Every now and then for the past couple weeks, I've been working on a
Cocoa replacement for the
EOQualifier class in the
Enterprise Objects Framework. A
qualifier in EOF lets you specify some criteria, and then check an object against the criteria to see if it matches.
You create a qualifier by specifying a string like
(foo = bar) and (baz like 'qu?x'). This qualifier is actually three qualifiers: a key comparison qualifier checking whether the object's "foo" property matches its "bar" property, a key-value qualifier checking whether the object's "baz" property matches the string "qu?x" (with a filename-style ? wildcard), and an and qualifier matching those two.
Because Objective-C is a truly dynamic language with real support for object introspection, qualifiers can use key-value coding to apply a qualifier to
any object descended from NSObject. Objects don't have to be instances of a particular class, or implement a particular interface to be qualifiable.

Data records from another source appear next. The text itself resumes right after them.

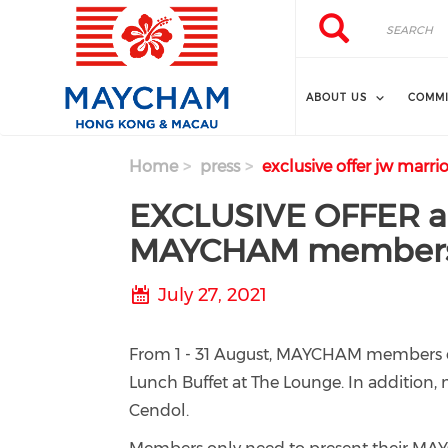
Skip to main content
Search
Search
ABOUT US
COMMI
Home
press
exclusive offer jw mar
EXCLUSIVE OFFER at
MAYCHAM member
July 27, 2021
From 1 - 31 August, MAYCHAM members c
Lunch Buffet at The Lounge. In addition
Cendol.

To create and evaluate a qualifier, you do something like this:
- (BOOL)fooIsReallyFoo:(id)object
{
BDQualifier *q;
q = [BDQualifier qualifierWithQualifierFormat:@"foo = 'foo'"];
// This qualifier sees if an arbitrary object has a property
// named "foo" and checks to see if its value is a string
// containing "foo".
return [q evaluateWithObject:object];
}(Obviously the "BDQualifier" above is my replacement for EOQualifier. The "BD" comes from the name of my company,
bDistributed.com.)
You can do other cool things too, like filter an array based on a qualifier and get a new array of only objects matching the qualifier. You can have variables in qualifiers that are replaced by values in a dictionary; this is useful for creating database query templates, like "(parentMessageID = $parentMessageID) and (score > $articleScoreThreshold)". Since qualifiers are broken down into objects that can themselves be interrogated, it's possible to do things like create a qualifier and then generate SQL from it to query a database. (This is how they're used in EOF.)

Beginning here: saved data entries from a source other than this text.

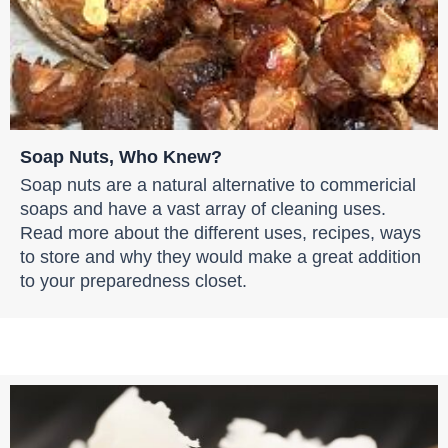
Soap Nuts, Who Knew?
Soap nuts are a natural alternative to commericial
soaps and have a vast array of cleaning uses.
Read more about the different uses, recipes, ways
to store and why they would make a great addition
to your preparedness closet.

So, why did I title this post "Test-Driven Development" when I'm raving about the coolness of qualifiers and my mad skillz? Because I've started using test-driven development to get this up and running. I wrote the bulk of it a few weeks ago, just off the cuff. Then a couple weeks ago I started trying to make it actually build. Recently I wrote a parser for qualifier format strings using lex & yacc. Getting
that working properly was entertaining. So a couple days ago I finally started integrating everything together, and trying to get qualifier evaluation working. I had set up this project to use the Open Source
OCUnit unit testing framework for Cocoa from
Sen:te, but hadn't written any test cases yet. While waiting for Gnomedex events to start, I actually wrote a few test cases.
I was able to get a whole lot done once I had a half dozen test cases. I'm starting to get pretty close to declaring this working and putting it out there for the rest of the world to use. I didn't think I was nearly this close before I started using the Test-Driven Development "write a test case, make the test case work, repeat until new test cases tend to pass immediately." I'd recommend everyone take a look at it.